Common Errors

Anti-patterns and mistakes to watch for when creating or reviewing tasks.

Instruction Problems

Ambiguous Language

Avoid	Use Instead
"Make it better"	"Reduce runtime by 50%"
"Fix the issues"	"Fix the 3 failing tests"
"Handle errors properly"	"Return HTTP 400 for invalid input"
"Optimize the code"	"Achieve O(n log n) complexity"

Relative Paths

Bad - instruction.md:

Edit config/settings.json

Good - instruction.md:

Edit `/app/config/settings.json`

Missing Output Specs

Bad - instruction.md:

Process the data and save results.

Good - instruction.md:

Process `/data/input.csv` and save results to `/output/results.json`

Unverifiable Tool Requirements

Bad - instruction.md (can't verify vim was used):

Use vim to edit the file.

Good - instruction.md (verifies the result):

Change the port from 8080 to 3000 in `/app/config.txt`

Test Problems

Brittle String Matching

# Bad - Breaks with formatting changes
def test_output():
    output = open("/output/log.txt").read()
    assert output == "Processing complete.\n"

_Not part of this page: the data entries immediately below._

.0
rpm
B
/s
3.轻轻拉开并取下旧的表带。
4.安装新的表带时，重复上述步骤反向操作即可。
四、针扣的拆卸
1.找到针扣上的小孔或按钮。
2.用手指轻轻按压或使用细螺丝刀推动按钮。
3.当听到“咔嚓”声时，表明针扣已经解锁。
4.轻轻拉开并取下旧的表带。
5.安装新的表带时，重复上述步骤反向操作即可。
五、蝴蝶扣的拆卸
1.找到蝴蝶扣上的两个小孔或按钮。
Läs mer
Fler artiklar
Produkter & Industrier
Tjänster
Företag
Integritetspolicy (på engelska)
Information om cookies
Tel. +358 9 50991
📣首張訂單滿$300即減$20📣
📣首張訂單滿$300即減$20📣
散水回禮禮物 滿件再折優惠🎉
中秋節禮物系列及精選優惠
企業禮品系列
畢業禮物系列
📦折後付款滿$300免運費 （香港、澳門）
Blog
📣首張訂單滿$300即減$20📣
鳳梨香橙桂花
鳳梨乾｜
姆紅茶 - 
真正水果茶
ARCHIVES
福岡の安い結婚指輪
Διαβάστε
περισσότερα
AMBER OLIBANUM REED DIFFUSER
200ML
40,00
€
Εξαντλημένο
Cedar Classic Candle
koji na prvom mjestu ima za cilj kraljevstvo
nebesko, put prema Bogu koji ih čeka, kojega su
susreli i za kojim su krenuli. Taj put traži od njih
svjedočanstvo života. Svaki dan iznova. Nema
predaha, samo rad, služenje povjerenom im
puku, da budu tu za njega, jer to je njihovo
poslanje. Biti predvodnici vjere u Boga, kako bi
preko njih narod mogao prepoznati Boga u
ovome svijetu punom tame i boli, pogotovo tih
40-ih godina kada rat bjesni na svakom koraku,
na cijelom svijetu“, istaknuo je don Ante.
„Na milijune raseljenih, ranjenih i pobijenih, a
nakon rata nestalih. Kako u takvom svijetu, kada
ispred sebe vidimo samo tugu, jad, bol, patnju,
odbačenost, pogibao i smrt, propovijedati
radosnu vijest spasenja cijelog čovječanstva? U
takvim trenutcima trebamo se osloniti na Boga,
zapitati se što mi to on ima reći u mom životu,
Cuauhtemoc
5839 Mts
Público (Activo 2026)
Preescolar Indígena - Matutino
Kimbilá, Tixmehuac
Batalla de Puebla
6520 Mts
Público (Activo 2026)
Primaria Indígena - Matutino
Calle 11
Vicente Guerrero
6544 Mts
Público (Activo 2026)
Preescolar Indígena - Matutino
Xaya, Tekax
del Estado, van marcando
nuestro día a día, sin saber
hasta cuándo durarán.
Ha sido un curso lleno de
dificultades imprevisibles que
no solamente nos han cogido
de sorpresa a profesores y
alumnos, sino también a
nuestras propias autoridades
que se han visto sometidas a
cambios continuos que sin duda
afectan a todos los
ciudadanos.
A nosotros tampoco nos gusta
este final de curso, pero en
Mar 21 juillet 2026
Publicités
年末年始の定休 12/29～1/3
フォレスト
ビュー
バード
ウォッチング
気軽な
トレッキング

# Good - Checks for key content
def test_output():
    output = open("/output/log.txt").read()
    assert "complete" in output.lower()

Implementation Testing

# Bad - Tests implementation, not behavior
def test_uses_sorted():
    code = open("/app/main.py").read()
    assert "sorted(" in code

# Good - Tests actual behavior
def test_output_is_sorted():
    result = process_data()
    assert result == sorted(result)

Missing Docstrings

# Bad
def test_1():
    assert process("") ==

# Good
def test_empty_input_returns_empty_list():
    """Verify that empty string input returns an empty list."""
    assert process("") ==

Order-Dependent Tests

# Bad - test_2 depends on test_1
def test_1_setup():
    global data
    data = load_data()

def test_2_process():
    result = process(data)
    assert result

# Good - Each test is independent
def test_process():
    data = load_data()
    result = process(data)
    assert result

Hardcoded Random Values

# Bad - Assumes specific random output
def test_random_sample():
    result = random_sample(data)
    assert result == [3, 7, 2]

# Good - Tests properties
def test_random_sample_size():
    result = random_sample(data, n=3)
    assert len(result) == 3
    assert all(item in data for item in result)

Solution Problems

Hardcoded Answers

# Bad - Just outputs the answer
echo "The answer is 42" > /output/result.txt

# Good - Derives the answer
python /app/calculate.py > /output/result.txt

Non-Deterministic Commands

# Bad - Output order varies
ls /data/ > /output/files.txt

# Good - Consistent ordering
ls /data/ | sort > /output/files.txt

Missing Error Handling

# Bad - Continues after errors
cd /nonexistent
do_something

# Good - Fails fast
set -e
cd /app
do_something

Cheating Opportunities

Exposing Test Logic

# Bad - Agent can read test files
COPY tests/ /tests/

Tests should be mounted at runtime, not baked into the image.

Answer in Git History

# Bad - Agent could see newer commits with answers
RUN git clone https://github.com/example/repo.git

# Good - Pin to specific commit
RUN git clone https://github.com/example/repo.git \
    && cd repo && git checkout abc123

Editable Data Files

If tests check data files, ensure agents can't just edit them to pass:

# Bad - Agent could just write the expected values
def test_processed_data():
    data = json.load(open("/data/output.json"))
    assert data["total"] == 42

# Good - Verify computation, not just final value
def test_computation():
    input_data = json.load(open("/data/input.json"))
    output_data = json.load(open("/data/output.json"))
    expected = sum(item["value"] for item in input_data)
    assert output_data["total"] == expected

Difficulty Issues

Too Easy

Signs a task might be too easy: - Single-step solution - Common tutorial topic - Simple API usage - Pattern matching suffices

Too Hard / Unfair

Signs a task might be problematic: - Requires unavailable information - Environment is unreliable - Success depends on luck - Requirements are contradictory

Quick Reference

Category	Red Flag	Fix
Instructions	Relative paths	Use absolute paths
Instructions	"Better", "properly"	Specific metrics
Tests	String matching	Content checks
Tests	No docstrings	Add docstrings
Tests	Implementation checks	Behavior checks
Solution	Echo answers	Derive answers
Solution	Random without seed	Add seeds
Cheating	Tests in image	Mount at runtime
Cheating	Mutable data	Verify computation